The seat belt sign comes on. It is 37 minutes past six. February 15th. This watch doesn't tell me the year but if I were to guess, feeling my hands, seeing the wrinkles in my wrists, I am older now. 45. 54. 46. I am landing into your city. I don't know now whether you exist. Whether you are here. Whether there is even a you to think of within the confines of the city. Whether too, you will know anything of me. Whether you have forgotten me.
The turbulence finally hits. I close my eyes. The pilots didn’t announce this. The plane shakes in the tides of the oceans. Waves crashing violently, bucketed by colossal freezing winds. Propellers churn against nature’s whims. I choke back the bile. The rising lack of courage. My hands grip onto the hand rests. I feel the body next to me wince. My arm brushing against his wrist. There’s the memory of Coronavirus in all of us. My neighbors don’t care about the science of what we’ve all committed to crossing the Atlantic. A metal tube with paper wings careering against the sky whilst gravity demands the reclamation of our bodies. I can feel every part of me turn chicken, goose bumped, cold and clammy. Then the first dip hits. I feel my whole body seize.
It always happens like this. I’m the only one on the plane that notices it. Always the first to feel it. But knowledge doesn’t protect me. I wish I could be so naive. To watch peacefully the TV screens. But the plane keeps on shaking. Then takes another dip. The flights flicker. The in-flight movies stay consistent. People are happy if they can keep on watching. If their entertainment keeps them entertained and unaware of the dangers of what we’re doing. The screams only begin when they flicker. When they too turn to darkness.
I count down from 60. I breathe in. I try to settle the plane with my will. Try to create a forcefield around it with my intentions. But physics aren’t dispelled with positive energy. The plane keeps hurtling through the sky. We are lost at sea. The waves turn increasingly violent. The pilots stays silent. We don’t find any peace. I can hear the murders about to be committed. Gravity is hungry for bone and hair and skin. I’ve reached 41 in my personal countdown. I never reach the bottom.
I can feel every inch of the plane. How the bow reacts to the winds differently to the tail. How each of the wings move independently. I remind myself they are so flexible that they can bend to touch each other at the tip. It doesn’t provide me any comfort. I don’t want flexibility in my wings. I want security. I feel like I can’t breathe. Soon I won’t be.
The plane dips again. Then plummets. The TV screens flicker. The first screams begin. I sense the screw finally escapes the noose of its fitting in the starboard wing. It descends quickly into the speeding teeth of the plane’s third engine. The machine spits up its internal organs, disintegrating its metal limbs. In an instant it has destroyed any resemblance of what it had once been. Sparks fly down the fuel line. The wing evaporates. The cabin tears apart. Pressure evaporates. Seats are ripped out so quickly there hasn't been time to blink. I close my eyes, cover my head, and speak.
“This isn’t happening”.
Above me I say it outloud too.
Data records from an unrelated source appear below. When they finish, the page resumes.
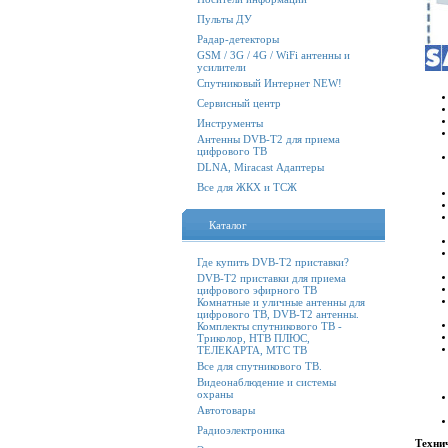
Пульты ДУ
Радар-детекторы
GSM / 3G / 4G / WiFi антенны и
усилители
Спутниковый Интернет NEW!
Сервисный центр
Инструменты
Антенны DVB-T2 для приема
цифрового ТВ
DLNA, Miracast Адаптеры
Все для ЖКХ и ТСЖ
Каталог
Где купить DVB-T2 приставки?
DVB-T2 приставки для приема
цифрового эфирного ТВ
Комнатные и уличные антенны для
цифрового ТВ, DVB-T2 антенны.
Комплекты спутникового ТВ -
Триколор, НТВ ПЛЮС,
ТЕЛЕКАРТА, МТС ТВ
Все для спутникового ТВ.
Видеонаблюдение и системы
охраны
Автотовары
Радиоэлектроника
Техни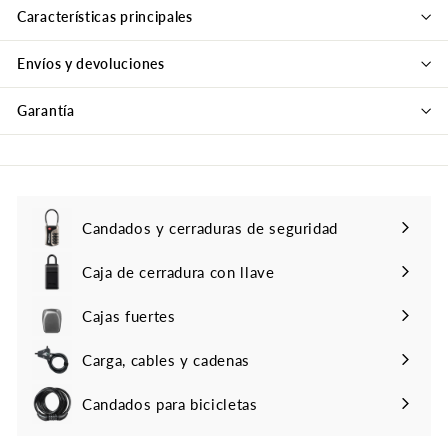
Características principales
Envíos y devoluciones
Garantía
Candados y cerraduras de seguridad
Caja de cerradura con llave
Cajas fuertes
Carga, cables y cadenas
Candados para bicicletas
I can feel myself mouth the words. Feel my teeth click. Bite down on my skin. But I can’t wake up from this.
I plummet into the atmosphere. Trapped underneath. My seat buckets but stays fixed. I’m thrashed towards the lack of oxygen. The pressures of the outside screaming at me. The pressures in my skull exploding. Everyone is screaming but there is no sound. The man next to me has passed out from the panic. His TV screen keeps playing the Lion King. Naivety is the kindest thing.
The next wave hits me quickly. I vomit into a future I cannot place. A time that does not tell me where I am. Where you live. These nightmares are always so real. There is so much blood inside of my body. My eyes are so wide. My lungs so narrowly searching for oxygen. I try to breathe. Try to find safety. The oxygen mask seems so futile. But I wrap it around me like a life jacket, trying to prolong the seconds I have left before gravity comes for us. Comes for me. But there is nothing in the mask. There is no saving to be done here. The plane has reached a vertical velocity that will never become horizontal. We fall for a minute. Longer. I try to breathe. I’ve reached 14 in the countdown. There is oxygen. We have equalised pressure. I make a prayer to the God I don’t believe in. I ask for forgiveness. I find my phone and write I love you into a message. I press send hoping that the sim card won’t be obliterated with me. 5, 4, 3. The plane begins to make a new sound. As if its echo is rebounding against the oncoming planet. The earth reaching up for it. 2. I close my eyes and wait for the impact that I know won’t hurt me but will destroy me. I take one last gulp of air. We collide with gravity.
It wins. It always does.
It wins. It always does.
My eyes open. It’s 47 minutes past six. April 17th. You shift in your sleep. Your arm comes over me. Your alarm will go off shortly. I huddle my body around yours for warmth. For love. For sleep. It takes me a moment to realize that it was all a dream. One day it won’t be. I've seen it too many times for it not to be real. I try to close my eyes. I try to sleep. I try not to dream of it again. It's trying being me.